Deal at Canada's Globe and Mail newspaper may avert strike
TORONTO, July 9 (Reuters) - Canada's Globe and Mail newspaper reached a tentative contract deal on Wednesday with the union representing its editorial, advertising sales and circulation workers, likely averting a work stoppage at the country's largest national daily.
The two sides met for two days with an independent mediator before reaching the deal. No details of the agreement will be released before a ratification vote is held, the union, Unifor, said.
"Good news. We have reached a tentative deal which the bargaining team unanimously recommends," Unifor said in a memo sent to workers. "The strike deadline is suspended until further notice. Continue to work normally."
The strike deadline had been Wednesday at 4 p.m. (2000 GMT).
The workers had rejected an earlier offer from management that the union said weakened job security and cut pay significantly for some advertising sales staff.
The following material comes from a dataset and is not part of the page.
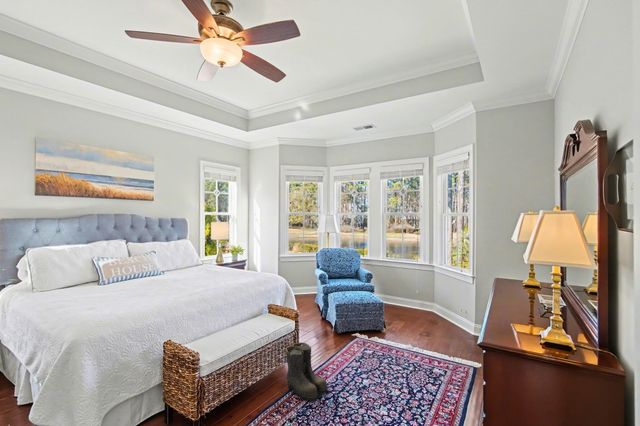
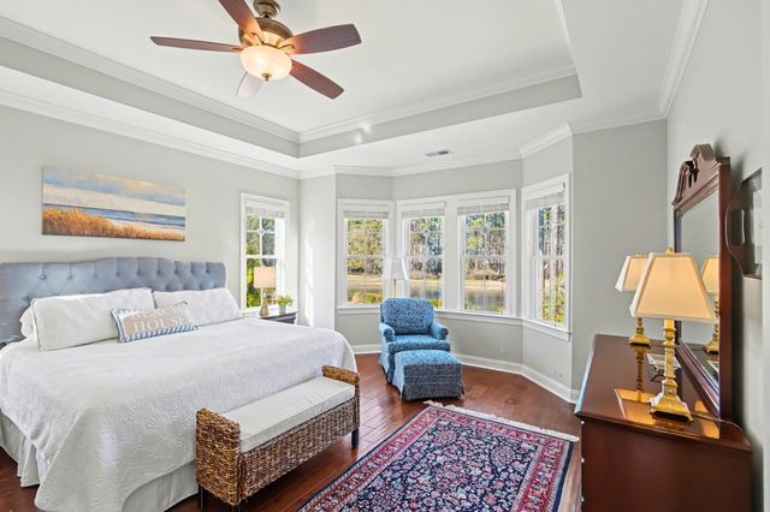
- boots [284,342,330,402]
Employees will likely vote on the deal on Thursday afternoon, the memo said.
The Globe, like much of the traditional media, has struggled to offset shrinking print advertising revenue as marketing dollars follow readers online.
The Globe is Canada's largest newspaper by average daily paid circulation and is neck and neck with Torstar's Toronto Star for total circulation, according to Newspapers Canada, which compiles data provided by publishers.
The Globe is majority-owned by Woodbridge Co Ltd, a holding vehicle for Toronto's billionaire Thomson family. Telecom company BCE Inc owns a 15 percent stake in the newspaper.
Woodbridge is also the majority shareholder of Reuters' parent company, Thomson Reuters Corp.